Sister Marie Blanchette Cummings, OP, principal of St. Mary School, reflected on how the past year affected her students. Like the older high school students, the students at St. Mary struggled with new technology and precautions, but with their teachers’ concerted efforts, they, too, have had a successful school year.

“Teachers by nature want to meet the needs of all of the students, and it is hard when there are some emotional wounds there. And it is hard to read how a student is doing when they are on a teeny, tiny square on a computer screen. And if anything goes wrong with technology, you lose the kids that are in front of you while you try to fix the computer program,” Sister Marie Blanchette said.

Last March when the schools moved online, Sister Marie Blanchette recalled having many faculty meetings with teachers as they planned how to continue teaching, getting students the resources they need, and checking in on each family to make sure they were OK at home. As they realized that schools would remain online through the end of the school year, they donated the food in the cafeteria to needy families and parishioners.

“It was just amazing to see everyone thinking of everyone else,” she said.

Like many people, the Sisters spent a lot of time at home last spring. They taught remotely and spent time playing board games and baking. They did not spend the summer or Christmas with their Sisters at the motherhouse in Nashville in order to protect the older Sisters from any exposure to COVID-19.

“It was hard but definitely a sacrifice we were willing to make,” Sister Marie Blanchette said.

“It has helped us draw closer to one another. We get to spend that quality family time together, so that’s been a great benefit,” Sister Scholastica said. “I think it’s also made each of us more aware that our life as religious is grounded in prayer. There has been more time for that kind of space in our life for the regular prayer and quiet and silence needed to enable us to do the very difficult work of then going back into the schools. I’m just more aware now of the connection between our prayer life at the convent and then taking that back into the school.”

That connection is what keeps the Dominican Sisters grounded through chaotic times such as the past year. Their desire to serve God has led them into the classrooms to lovingly instruct students and care for each individual they teach. Like everyone, the pandemic has affected their work and home life, but it has also brought a new appreciation for what is most important.

“Never in my wildest dreams would I imagine that public Masses would not be happening,” Sister Marie Blanchette said, recalling how public celebration of the Mass in the diocese was suspended for 10 weeks last spring. “After that was gratitude because our pastor and associate pastor made sure that we had Mass every single day in our convent.”

“Back when the pandemic first started, we were able to livestream Mass from the convent,” Sister Scholastica noted.

Until public Masses resumed on Pentecost weekend, parishioners at St. Mary Parish tuned in to the livestream from the Sisters’ convent for daily Mass.

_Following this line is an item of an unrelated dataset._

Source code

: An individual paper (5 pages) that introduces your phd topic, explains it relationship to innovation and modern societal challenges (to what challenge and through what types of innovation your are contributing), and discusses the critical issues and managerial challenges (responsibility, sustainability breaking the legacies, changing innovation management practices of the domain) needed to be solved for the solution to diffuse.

“It was really beautiful to realize that because we have a chapel in our house and a priest was able to come celebrate Mass, we were able to bring the whole community with us to Mass in our little convent chapel,” Sister Scholastica said. “I think all of us were really realizing what a privilege it is to be able to go Mass. It was very difficult to hear some of the things that were happening, and then realizing as you live it that Christ is still with you. That’s the foundation of our life.”

“It’s been a hard year,” Sister Marie Blanchette said. “Everyone wishes it hadn’t happened. But even in the midst of the hard things that happened, there have been good things that have happened. I think families have rediscovered the importance of one another and spending time together….I’m hopeful that everyone has realized the value of the human person and how much we need one another.”